### Task to carry out:
Scan the records for the string "scroll" and copy every line that holds it.

### Provided information:

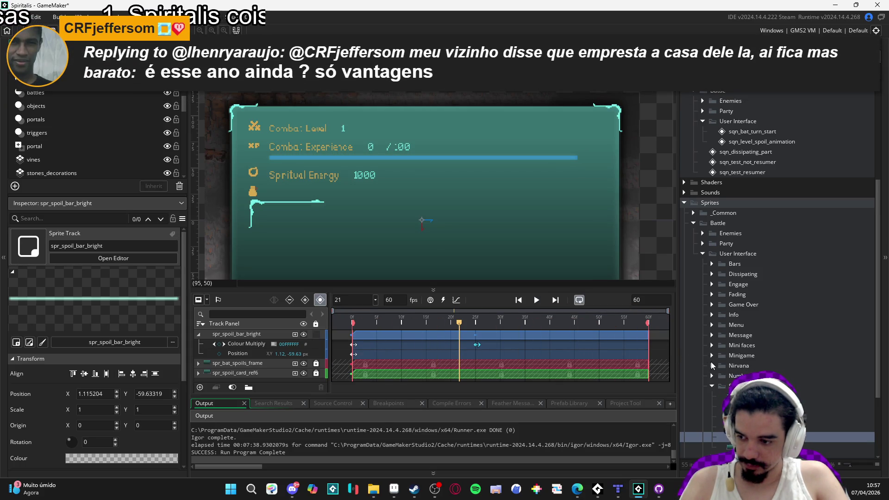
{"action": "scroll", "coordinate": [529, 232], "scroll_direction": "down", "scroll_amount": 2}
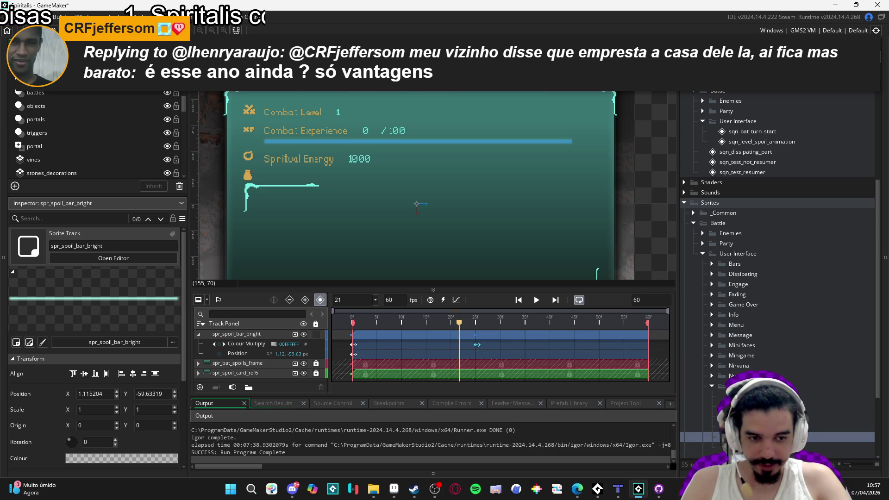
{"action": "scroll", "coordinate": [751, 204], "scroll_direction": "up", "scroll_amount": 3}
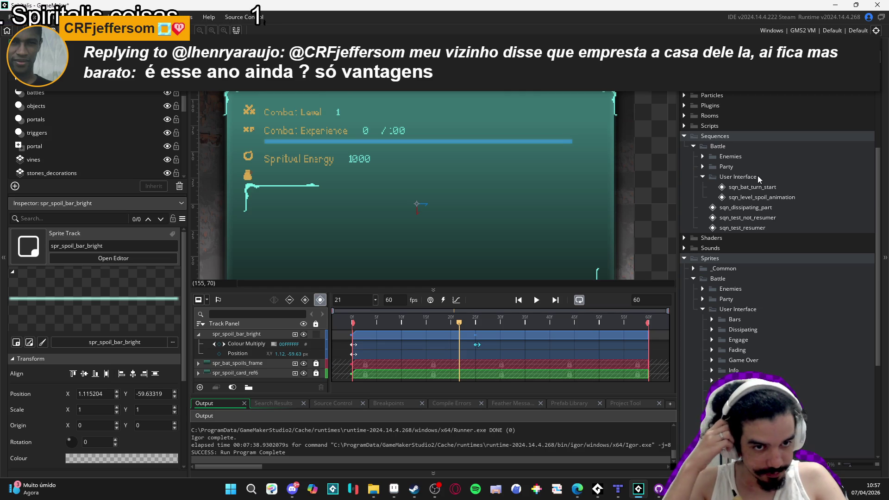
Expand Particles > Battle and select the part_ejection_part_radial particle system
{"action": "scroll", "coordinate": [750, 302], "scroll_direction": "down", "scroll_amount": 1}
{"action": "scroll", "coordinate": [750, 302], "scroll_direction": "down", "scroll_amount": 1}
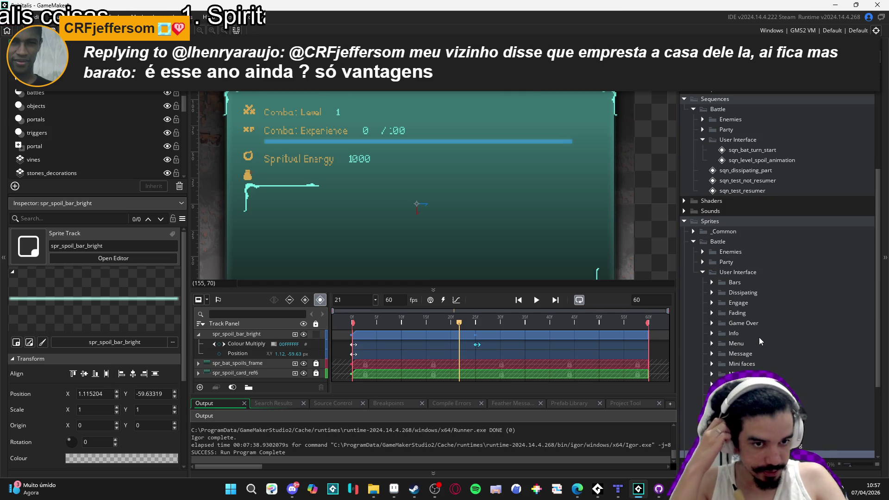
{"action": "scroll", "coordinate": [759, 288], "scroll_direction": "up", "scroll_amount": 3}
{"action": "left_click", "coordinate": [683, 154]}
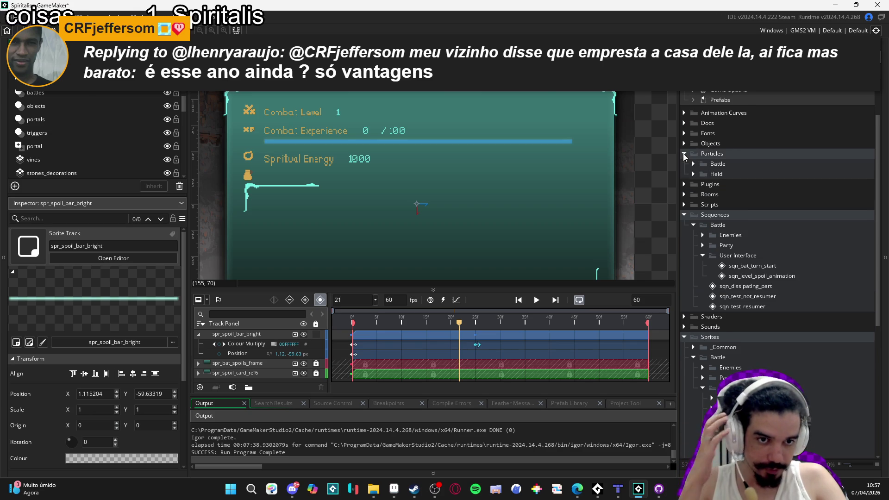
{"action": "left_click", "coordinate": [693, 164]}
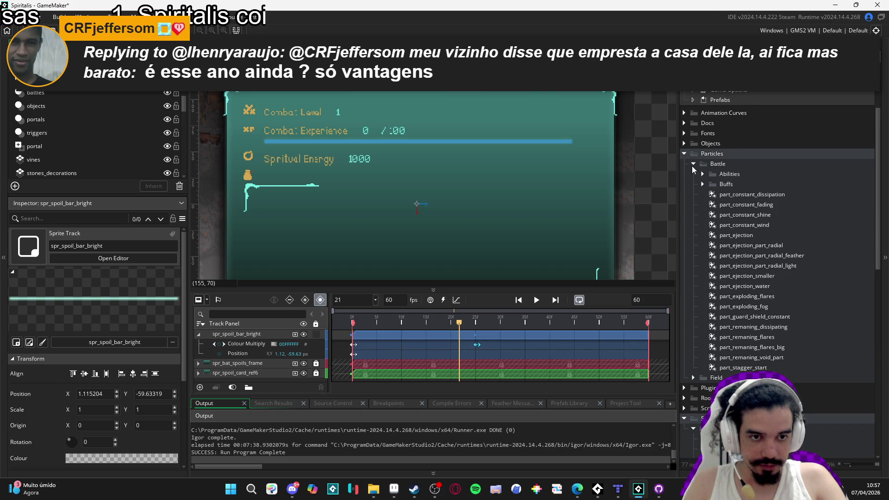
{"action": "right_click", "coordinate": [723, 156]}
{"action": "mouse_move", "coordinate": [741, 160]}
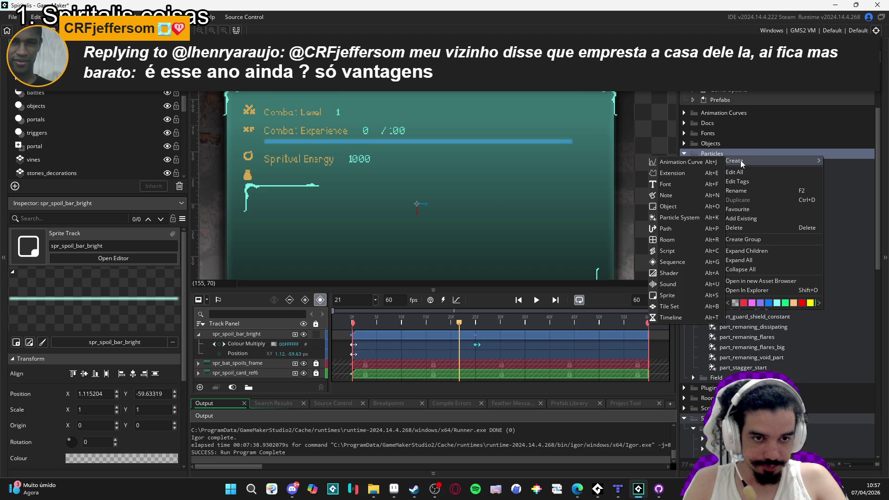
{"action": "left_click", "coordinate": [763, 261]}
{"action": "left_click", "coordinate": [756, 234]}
==
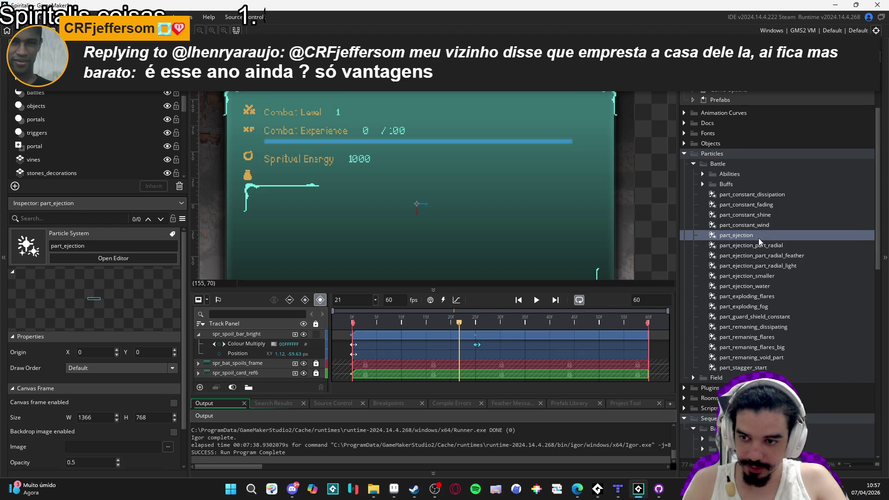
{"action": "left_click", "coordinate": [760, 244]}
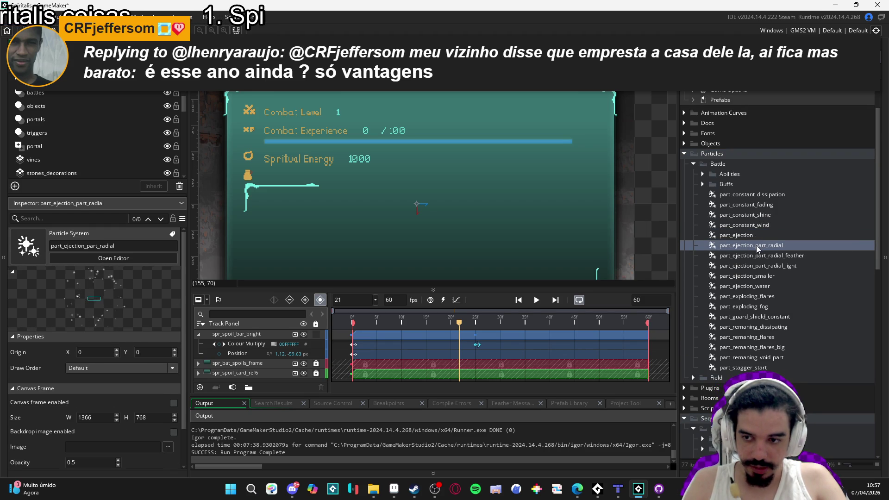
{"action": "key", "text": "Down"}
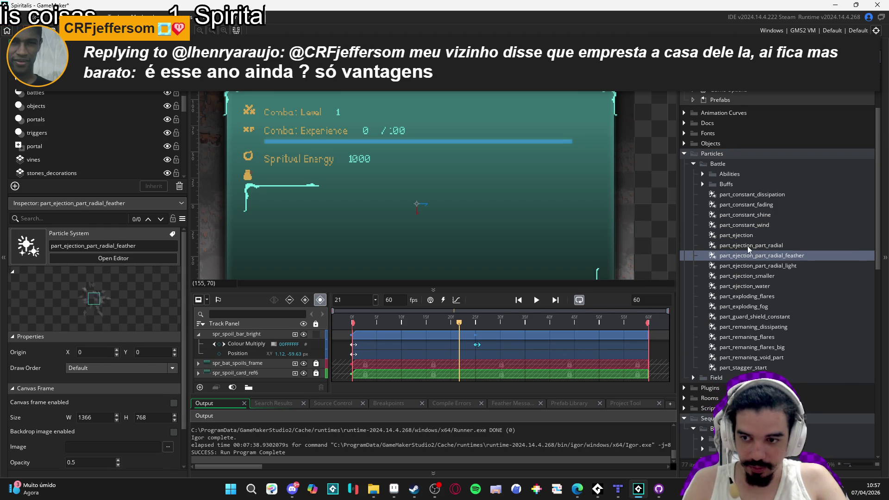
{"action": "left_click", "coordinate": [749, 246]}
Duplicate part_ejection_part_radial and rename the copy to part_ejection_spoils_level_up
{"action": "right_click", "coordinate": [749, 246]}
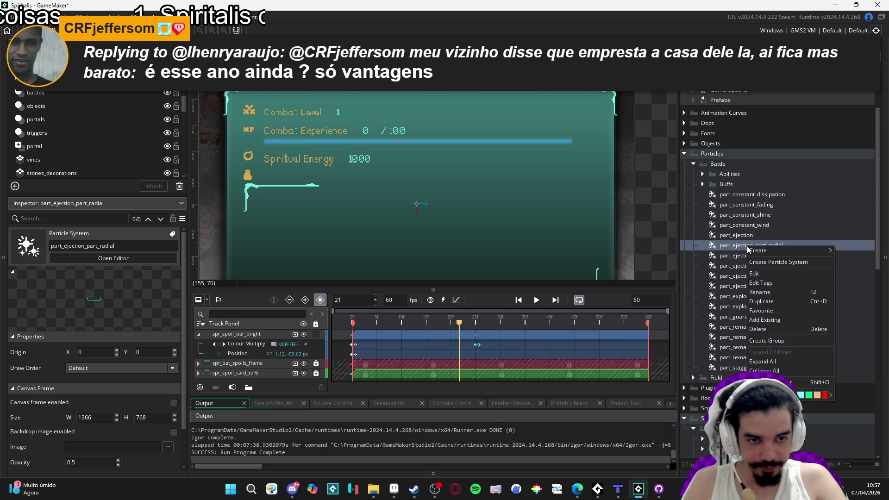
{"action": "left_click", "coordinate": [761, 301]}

### Task result:
{"action": "scroll", "coordinate": [529, 232], "scroll_direction": "down", "scroll_amount": 2}
{"action": "scroll", "coordinate": [751, 204], "scroll_direction": "up", "scroll_amount": 3}
{"action": "scroll", "coordinate": [750, 302], "scroll_direction": "down", "scroll_amount": 1}
{"action": "scroll", "coordinate": [750, 302], "scroll_direction": "down", "scroll_amount": 1}
{"action": "scroll", "coordinate": [759, 288], "scroll_direction": "up", "scroll_amount": 3}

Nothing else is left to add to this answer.